Centre d'interpétation du site archéologique Droulers/Tsiionhiakwatha.

© 2011, Centre d'interpétation du site archéologique Droulers/Tsiionhiakwatha.


Site archéologique

Avant d'entreprendre des fouilles, les archéologues doivent d'abord retirer, couche par couche, le couvert végétal pour atteindre le niveau d'occupation abandonné il y a de cela plusieurs siècles. Toutes les informations relatives au contexte de la fouille et aux indices de l'occupation humaine sont soigneusement relevées dans un cahier de notes. Des mesures sont constamment prises afin de dessiner des plans et d'enregistrer la distribution des découvertes.

Centre d'interpétation du site archéologique Droulers/Tsiionhiakwatha.
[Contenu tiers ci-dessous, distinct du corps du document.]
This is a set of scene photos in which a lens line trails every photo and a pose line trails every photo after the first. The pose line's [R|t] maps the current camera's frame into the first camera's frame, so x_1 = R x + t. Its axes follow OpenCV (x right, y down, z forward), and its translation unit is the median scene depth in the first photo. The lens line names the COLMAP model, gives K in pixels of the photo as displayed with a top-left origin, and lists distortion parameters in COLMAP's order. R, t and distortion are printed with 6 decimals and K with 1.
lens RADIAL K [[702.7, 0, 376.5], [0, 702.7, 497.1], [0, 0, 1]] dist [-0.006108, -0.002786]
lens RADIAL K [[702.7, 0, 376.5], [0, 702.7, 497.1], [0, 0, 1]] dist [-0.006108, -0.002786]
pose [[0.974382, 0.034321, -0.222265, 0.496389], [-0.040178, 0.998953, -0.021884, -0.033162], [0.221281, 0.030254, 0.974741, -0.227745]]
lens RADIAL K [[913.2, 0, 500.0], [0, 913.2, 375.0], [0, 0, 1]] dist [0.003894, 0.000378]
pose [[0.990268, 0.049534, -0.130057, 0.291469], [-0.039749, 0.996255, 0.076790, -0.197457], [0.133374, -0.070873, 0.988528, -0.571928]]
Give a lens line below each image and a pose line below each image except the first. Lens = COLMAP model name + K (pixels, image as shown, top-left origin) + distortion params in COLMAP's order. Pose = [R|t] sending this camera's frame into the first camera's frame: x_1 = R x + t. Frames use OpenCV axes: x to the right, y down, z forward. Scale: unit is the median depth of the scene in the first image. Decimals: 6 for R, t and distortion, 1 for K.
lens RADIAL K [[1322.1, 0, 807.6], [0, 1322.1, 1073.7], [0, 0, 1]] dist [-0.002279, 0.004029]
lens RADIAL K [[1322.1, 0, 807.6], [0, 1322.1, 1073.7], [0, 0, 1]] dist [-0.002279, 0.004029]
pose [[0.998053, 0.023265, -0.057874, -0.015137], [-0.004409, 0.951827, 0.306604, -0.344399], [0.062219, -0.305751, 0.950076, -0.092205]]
© 2011, Centre d'interpétation du site archéologique Droulers/Tsiionhiakwatha.


Vue aérienne du site Droulers / Tsiionhiakwatha site.

Au total, pas moins de 3 200 perches de cèdres ont été nécessaires pour la reconstitution des quatre maisons-longues et de la palissade au site Droulers. L'une des particularités de ce projet de mise en valeur est l'implication continue des membres de la communauté Mohawks d'Akwesasne et ce, depuis les tous premiers efforts de reconstitution, notamment dans la construction des maisons-longues et de la palissade.

Illustration de Maurice Dunberry

© 2011, Centre d'interpétation du site archéologique Droulers/Tsiionhiakwatha.


Objectifs d'apprentissage

- Visualiser les vastes migrations des premiers peuples à travers l’Amérique du Nord.
- Comprendre l’impact des changements climatiques sur le territoire et ses ressources.
- Connaître les tâches au quotidien des iroquoiens du Saint-Laurent.
- Apprécier l’importance du site Droulers / Tsiionhiakwatha et sa reconstitution historique.